There, at the bottom, was my husband, bleeding. He'd been stabbed. I started crying and yelling and telling him to get up. He tried, but he was too weak.

I don't know what happened to my husband between texting me and ending up in the basement. I don't know how my husband got home. I assume they man who allegedly stabbed my husband, whom he'd met that night, was the one who drove my husband home, but I don't know that for certain.

I assume he was in the basement because our dog had just had puppies and I think he was showing them to the guy he was with, but again, I don't know for sure. I don't know much of anything about how my own husband died.

The guy who allegedly stabbed him has been incarcerated for the last year and pretrial is set to begin on Monday. I hope to find out more, because It's very frustrating not knowing what happened.

The police led me out of my house and into the back of a police car (my mother had come to get my daughter). They took me to the police station but wouldn’t tell me about my husband. Finally his brother called me and told me those two dreaded words: “He’s dead.”

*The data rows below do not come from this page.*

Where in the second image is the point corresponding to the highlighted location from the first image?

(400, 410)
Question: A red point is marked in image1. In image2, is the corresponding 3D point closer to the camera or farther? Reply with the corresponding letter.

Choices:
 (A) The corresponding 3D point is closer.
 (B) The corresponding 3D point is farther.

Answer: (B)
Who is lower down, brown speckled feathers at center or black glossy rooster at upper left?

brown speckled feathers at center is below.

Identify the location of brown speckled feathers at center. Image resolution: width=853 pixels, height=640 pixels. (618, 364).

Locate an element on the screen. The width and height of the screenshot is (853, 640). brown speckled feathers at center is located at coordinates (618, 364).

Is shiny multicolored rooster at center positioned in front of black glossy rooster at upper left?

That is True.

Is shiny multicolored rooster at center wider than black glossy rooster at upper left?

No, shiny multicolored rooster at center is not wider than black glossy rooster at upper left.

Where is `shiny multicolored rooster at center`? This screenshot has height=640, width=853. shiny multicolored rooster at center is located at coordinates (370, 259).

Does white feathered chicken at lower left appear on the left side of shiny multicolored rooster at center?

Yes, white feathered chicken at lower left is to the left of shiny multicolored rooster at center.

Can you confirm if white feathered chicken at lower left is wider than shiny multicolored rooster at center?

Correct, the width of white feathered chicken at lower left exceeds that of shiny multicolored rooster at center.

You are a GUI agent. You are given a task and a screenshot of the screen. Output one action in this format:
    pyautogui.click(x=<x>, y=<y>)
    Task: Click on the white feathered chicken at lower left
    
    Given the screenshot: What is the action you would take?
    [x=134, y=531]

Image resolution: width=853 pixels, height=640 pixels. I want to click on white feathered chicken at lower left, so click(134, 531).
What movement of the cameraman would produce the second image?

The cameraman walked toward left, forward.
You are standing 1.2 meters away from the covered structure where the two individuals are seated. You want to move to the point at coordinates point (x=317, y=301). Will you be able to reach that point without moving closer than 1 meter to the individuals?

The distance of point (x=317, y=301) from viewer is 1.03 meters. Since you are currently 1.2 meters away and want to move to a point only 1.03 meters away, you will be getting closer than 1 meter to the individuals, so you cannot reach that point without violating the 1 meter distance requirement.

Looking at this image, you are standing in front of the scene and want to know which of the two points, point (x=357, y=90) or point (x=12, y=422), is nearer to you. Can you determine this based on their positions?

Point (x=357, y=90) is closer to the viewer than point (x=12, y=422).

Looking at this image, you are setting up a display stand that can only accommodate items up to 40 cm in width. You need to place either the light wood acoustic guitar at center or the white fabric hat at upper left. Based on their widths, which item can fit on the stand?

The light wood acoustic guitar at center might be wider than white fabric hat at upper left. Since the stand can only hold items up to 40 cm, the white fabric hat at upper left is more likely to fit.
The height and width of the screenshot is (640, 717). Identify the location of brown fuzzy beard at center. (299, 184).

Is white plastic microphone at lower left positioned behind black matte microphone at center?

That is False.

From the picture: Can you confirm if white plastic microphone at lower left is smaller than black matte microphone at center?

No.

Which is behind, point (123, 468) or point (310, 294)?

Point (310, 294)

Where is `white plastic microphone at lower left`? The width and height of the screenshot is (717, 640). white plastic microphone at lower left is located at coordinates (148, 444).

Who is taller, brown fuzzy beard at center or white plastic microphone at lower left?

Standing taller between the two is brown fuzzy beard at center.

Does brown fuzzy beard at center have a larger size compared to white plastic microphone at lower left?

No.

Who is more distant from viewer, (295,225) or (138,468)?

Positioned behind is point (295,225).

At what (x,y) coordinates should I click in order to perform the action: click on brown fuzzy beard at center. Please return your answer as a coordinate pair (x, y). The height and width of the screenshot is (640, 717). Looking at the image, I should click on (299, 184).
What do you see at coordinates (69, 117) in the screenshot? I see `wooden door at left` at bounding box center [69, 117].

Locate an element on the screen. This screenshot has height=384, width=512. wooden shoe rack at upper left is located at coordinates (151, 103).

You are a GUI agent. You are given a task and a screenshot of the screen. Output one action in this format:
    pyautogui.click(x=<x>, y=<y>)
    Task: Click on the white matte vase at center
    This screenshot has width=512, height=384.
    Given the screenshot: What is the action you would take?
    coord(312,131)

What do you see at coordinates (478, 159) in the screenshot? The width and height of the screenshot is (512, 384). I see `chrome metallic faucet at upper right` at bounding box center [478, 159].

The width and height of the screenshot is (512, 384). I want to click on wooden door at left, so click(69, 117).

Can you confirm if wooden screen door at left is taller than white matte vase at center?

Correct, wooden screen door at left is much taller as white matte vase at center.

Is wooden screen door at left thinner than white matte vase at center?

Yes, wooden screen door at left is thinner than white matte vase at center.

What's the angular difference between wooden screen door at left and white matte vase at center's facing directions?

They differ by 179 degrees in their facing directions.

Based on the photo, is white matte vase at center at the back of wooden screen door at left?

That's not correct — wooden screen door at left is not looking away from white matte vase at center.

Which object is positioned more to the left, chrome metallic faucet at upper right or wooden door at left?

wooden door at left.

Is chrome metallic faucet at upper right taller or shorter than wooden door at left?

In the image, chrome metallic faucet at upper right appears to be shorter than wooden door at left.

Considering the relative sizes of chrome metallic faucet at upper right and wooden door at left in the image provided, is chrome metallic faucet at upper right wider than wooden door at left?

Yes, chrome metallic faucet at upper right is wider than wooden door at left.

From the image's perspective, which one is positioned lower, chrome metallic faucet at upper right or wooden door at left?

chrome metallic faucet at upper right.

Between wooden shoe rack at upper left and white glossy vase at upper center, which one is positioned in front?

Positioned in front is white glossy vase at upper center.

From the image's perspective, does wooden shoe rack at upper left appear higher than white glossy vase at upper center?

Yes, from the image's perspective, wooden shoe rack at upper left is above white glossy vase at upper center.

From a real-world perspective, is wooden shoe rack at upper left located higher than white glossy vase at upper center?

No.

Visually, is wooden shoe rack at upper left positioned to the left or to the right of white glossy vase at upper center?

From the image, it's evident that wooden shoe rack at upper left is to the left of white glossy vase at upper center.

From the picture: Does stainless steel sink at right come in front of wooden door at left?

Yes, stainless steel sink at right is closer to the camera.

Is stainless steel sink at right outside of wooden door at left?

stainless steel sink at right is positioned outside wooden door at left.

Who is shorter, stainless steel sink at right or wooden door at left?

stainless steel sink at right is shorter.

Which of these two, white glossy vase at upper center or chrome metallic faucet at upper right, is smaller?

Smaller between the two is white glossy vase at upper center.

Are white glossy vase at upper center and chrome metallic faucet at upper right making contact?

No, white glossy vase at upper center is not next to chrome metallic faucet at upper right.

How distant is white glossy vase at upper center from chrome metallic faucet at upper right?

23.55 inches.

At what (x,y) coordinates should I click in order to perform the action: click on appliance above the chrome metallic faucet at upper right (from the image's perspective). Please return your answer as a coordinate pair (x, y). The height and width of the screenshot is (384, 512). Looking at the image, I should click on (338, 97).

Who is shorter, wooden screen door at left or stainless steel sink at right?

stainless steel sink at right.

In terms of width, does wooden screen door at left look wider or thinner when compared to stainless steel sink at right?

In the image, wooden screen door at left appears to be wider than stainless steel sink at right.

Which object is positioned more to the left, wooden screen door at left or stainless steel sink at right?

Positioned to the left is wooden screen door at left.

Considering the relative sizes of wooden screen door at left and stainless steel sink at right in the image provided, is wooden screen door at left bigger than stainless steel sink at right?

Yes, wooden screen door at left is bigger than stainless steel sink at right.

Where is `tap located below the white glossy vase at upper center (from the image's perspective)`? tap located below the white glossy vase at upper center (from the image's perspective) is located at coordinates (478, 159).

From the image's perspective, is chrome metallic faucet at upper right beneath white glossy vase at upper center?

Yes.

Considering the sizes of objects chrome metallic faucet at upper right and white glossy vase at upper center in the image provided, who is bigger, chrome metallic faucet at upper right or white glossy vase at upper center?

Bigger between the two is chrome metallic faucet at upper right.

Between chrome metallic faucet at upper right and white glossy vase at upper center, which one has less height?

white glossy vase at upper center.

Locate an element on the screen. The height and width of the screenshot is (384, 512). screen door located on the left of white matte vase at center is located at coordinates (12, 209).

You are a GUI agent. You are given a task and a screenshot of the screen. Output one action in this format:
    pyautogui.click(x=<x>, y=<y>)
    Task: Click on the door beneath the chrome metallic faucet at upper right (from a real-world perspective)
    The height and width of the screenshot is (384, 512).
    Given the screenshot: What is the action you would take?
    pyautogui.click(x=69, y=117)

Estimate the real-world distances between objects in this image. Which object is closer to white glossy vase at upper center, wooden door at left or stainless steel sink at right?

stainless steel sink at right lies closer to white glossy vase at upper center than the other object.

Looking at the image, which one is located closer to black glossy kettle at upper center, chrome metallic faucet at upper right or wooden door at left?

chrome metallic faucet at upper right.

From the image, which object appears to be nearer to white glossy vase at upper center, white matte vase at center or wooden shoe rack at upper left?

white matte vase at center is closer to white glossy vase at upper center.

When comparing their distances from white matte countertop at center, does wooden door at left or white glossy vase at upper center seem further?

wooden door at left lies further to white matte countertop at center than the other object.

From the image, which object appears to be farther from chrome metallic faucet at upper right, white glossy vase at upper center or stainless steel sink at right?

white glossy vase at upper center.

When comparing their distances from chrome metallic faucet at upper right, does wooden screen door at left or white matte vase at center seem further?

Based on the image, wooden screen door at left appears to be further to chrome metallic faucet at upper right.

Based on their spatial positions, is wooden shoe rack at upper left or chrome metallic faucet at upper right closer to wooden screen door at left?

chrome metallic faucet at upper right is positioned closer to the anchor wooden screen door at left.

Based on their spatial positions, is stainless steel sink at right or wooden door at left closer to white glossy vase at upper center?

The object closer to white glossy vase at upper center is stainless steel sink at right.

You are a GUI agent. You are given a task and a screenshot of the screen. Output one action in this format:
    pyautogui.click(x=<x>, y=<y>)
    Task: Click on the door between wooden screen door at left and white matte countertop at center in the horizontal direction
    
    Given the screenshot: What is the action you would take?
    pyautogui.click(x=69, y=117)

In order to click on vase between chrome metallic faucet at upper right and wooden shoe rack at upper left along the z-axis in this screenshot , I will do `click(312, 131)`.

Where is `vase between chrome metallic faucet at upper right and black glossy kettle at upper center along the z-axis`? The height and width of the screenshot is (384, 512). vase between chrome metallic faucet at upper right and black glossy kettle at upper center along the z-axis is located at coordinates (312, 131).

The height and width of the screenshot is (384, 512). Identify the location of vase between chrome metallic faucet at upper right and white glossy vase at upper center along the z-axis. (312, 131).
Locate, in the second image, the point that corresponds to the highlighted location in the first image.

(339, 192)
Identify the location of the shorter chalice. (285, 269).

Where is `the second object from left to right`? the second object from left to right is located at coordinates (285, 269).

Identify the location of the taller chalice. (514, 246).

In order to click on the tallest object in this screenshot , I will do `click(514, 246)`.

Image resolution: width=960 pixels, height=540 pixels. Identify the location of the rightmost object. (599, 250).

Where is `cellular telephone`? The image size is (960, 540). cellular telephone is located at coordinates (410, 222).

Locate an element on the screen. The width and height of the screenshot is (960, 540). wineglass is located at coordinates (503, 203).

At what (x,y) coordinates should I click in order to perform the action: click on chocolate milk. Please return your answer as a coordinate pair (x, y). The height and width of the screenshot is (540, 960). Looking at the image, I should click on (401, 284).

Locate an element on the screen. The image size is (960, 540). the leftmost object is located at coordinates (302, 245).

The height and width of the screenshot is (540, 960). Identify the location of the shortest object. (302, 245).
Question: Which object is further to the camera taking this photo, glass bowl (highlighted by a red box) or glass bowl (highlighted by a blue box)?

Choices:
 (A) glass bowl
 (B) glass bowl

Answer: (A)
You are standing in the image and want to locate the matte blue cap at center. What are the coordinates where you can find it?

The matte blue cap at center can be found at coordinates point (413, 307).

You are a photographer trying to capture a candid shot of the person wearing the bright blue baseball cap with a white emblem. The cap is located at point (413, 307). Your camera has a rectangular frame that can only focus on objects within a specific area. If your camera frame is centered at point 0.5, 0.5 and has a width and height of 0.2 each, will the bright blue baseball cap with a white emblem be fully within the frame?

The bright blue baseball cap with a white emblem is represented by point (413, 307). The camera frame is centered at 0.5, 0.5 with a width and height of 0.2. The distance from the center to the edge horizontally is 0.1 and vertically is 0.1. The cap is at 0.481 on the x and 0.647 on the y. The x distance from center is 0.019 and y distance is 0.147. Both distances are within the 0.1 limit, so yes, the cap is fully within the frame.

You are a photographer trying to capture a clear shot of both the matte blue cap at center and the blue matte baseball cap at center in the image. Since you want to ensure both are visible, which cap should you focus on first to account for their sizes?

The next few days were a blur. All I can remember is crying and more crying and finally falling asleep from pure exhaustion. Seeing my daughter for the first time afterward was very hard and very emotional. I had a hard time holding her and looking at her because all I could see was her daddy, and all I could think about was the fact that now she didn’t have a daddy.

The funeral came and went in a blur. The investigators released my house back to me, finally. (It takes a long time to process a crime scene). The house was a mess when I got back, blood and finger print powder and our belongings everywhere. I never knew the police didn’t clean all that stuff up.

I was a mess for weeks. My husband’s best friend came and stayed with me for a while to help me with my daughter. I didn’t know what to do. I couldn’t accept that my husband really wasn’t coming home. I wasn’t going to see him again, touch him again, and kiss him again. My daughter would never know her daddy.

I spent the next week in the basement, lying in the exact spot I found him, crying (the dried blood was still there). When the cleaning company came to clean everything up, I had to leave my house, because in a weird way I didn’t want them to clean it. When I got home afterward, I went downstairs and cried some more. I felt like the last piece of my husband was gone.

Eventually, I moved back in with my mother. With my husband gone, I couldn’t afford our house by myself. He was the one with a full-time job, I was on maternity leave.

I spent the next couple of months in a dangerous downward spiral. During the day, I was a doting mother, but as soon as my daughter went to bed I would go out and drink or do cocaine to numb the pain of my husband being gone. I couldn’t face reality yet. I just wasn’t ready to live without him. I thought the drinking and the drugs would make everything better. It didn’t.

One day I finally had enough. I was stuck in self-pity mode and forgot that I had a job to do. I had to raise our daughter. I had to be a good mother. I stopped drinking and doing drugs, I stayed home with my daughter every night. It was hard, because now I was facing reality. The reality of being a widow and a single mom at only 23 years old. It seemed overwhelming.

I eventually started going to counseling, got a full-time job and started living a “normal” life again. My daughter’s first birthday was this summer and celebrating it was bittersweet without my husband. Every milestone from here on will be bittersweet without him.

I’m proud of myself for picking myself up and doing what I should be doing. My husband may not be here but he gave me the most precious gift, our daughter. I will forever love him and always be so grateful for the time we shared together and the memories I will have.

When my daughter is old enough to understand, I will tell her about her daddy and tell her how much he loved her. Until then, I will do everything I can to be the best mother I can be.

It’s a constant struggle to deal with losing my husband, and with a trial coming up I will have to relive every single moment and feeling of losing him all over again. I cry at least once a day still. There will be the smallest thing that will remind me of him and the tears will come. I hope that one day I will be able to smile instead of cry, but for now I’m doing my best.